Marston nodded. He saw trees in front, and in one place, a dark blur, faintly edged by white, that he thought was a bank of mud, but all was vague and somehow daunting. The trees got blacker, although they were not more distinct, the sails flapped and then hung limp. The pilot called out, and when Marston gave an order the anchor plunged and the silence was broken by the roar of running chain. This died away when Columbine swung, and except for the languid rumble of the surf all was quieter than before. The pilot got on board his canoe and vanished in the mist, and a few minutes afterwards Marston went to the cabin. It was very hot, but when malaria lurks in the night mist one does not sleep on deck.

When he awoke in the morning the cabin floor slanted, and going on deck he saw why the pilot had told them to let the boom rest on the port quarter. The tide had ebbed and although its rise and fall was not large, belts of mud and channels of yellow water occupied the bed of the lagoon. All round were dingy mangroves that overlapped and hid the entrance. A little water flowed past the yacht, but it was plain that her bilge rested on the ground. The bottom shelved, but the heavy boom inclined her up the bank. There was nobody about and nothing indicated that anybody ever visited the spot. Marston frowned, because it was hard to persuade himself he was not in Africa.

About noon a canoe arrived with two negroes on board and Marston and Wyndham were paddled to a village some miles up a creek. It was a poor place; small, whitewashed mud houses, a rusty iron store, and a row of squalid huts occupied a clearing in the forest. Wyndhams' agent had a house by the creek and received his visitors in his office. Outside the sand was dazzling, but the office was dark and comparatively cool. A reed curtain covered the window, which had no glass, there was no door, and little puffs of wind blew in. Don Felix was a fat and greasy mulatto, dressed in soiled white duck, with a broad red sash, in which an ornamental Spanish knife was stuck.
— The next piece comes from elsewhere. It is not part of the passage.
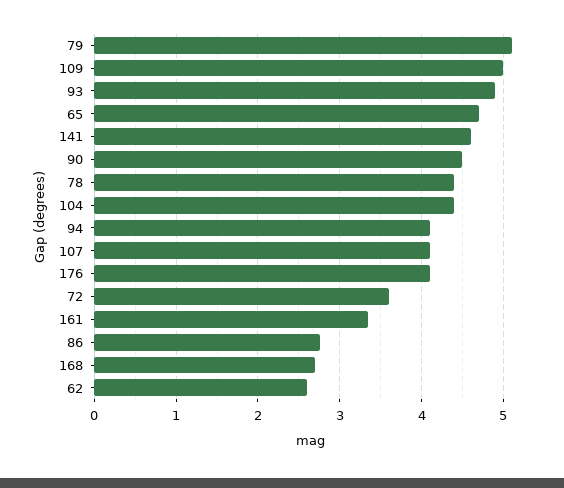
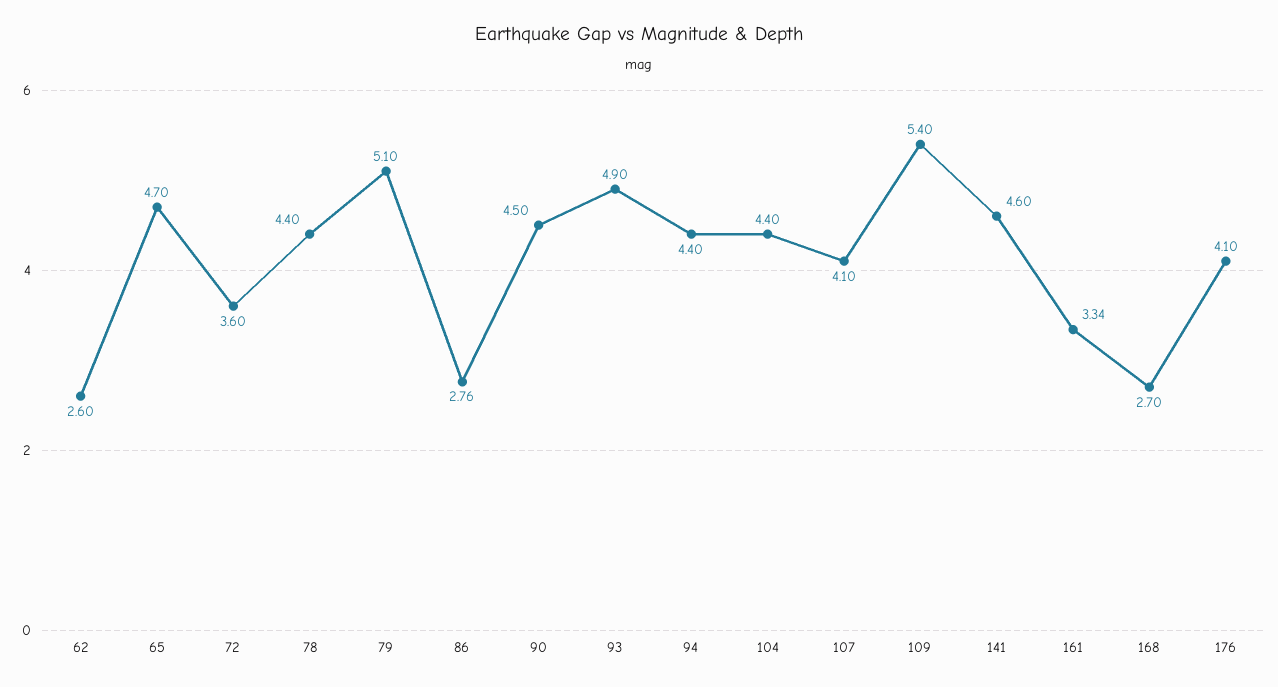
109: 5 -> 5.4
94: 4.1 -> 4.4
He brought out some small glasses and a bottle of scented liquor and they began to talk and smoke. The agent's English was not good and he now and then used French and Castilian words. Marston noted that he talked about a number of unimportant matters before he touched on business, and seemed unwilling to come to the subject.

"I can give you a load, but trade is bad," he said at length, and turned to the window with a gesture that seemed to indicate the forest. "The people up there are lazy and for some time have not brought much produce down."

"It's natural produce, I suppose? Stuff that grows itself," Marston remarked. "There isn't much cultivation in the bush?"

Don Felix shrugged. "Quien sabe? Who knows what they do up yonder? These people they are drôle. Sometimes they bring me cargo. Sometimes they come to beg; there is a fiesta in their village, they make fandango, jamboree. The trader pays for the fiesta and gets back nothing."

"Then why do you pay?"

"It is better," Don Felix replied and looked at the door, as if to see there was nobody about. "They are bête, the Mestizos, but when one is wise one does not make enemies. There is much Obeah in the bush."

"Obeah's something like African Ju-Ju? Magic of a sort?" Marston suggested.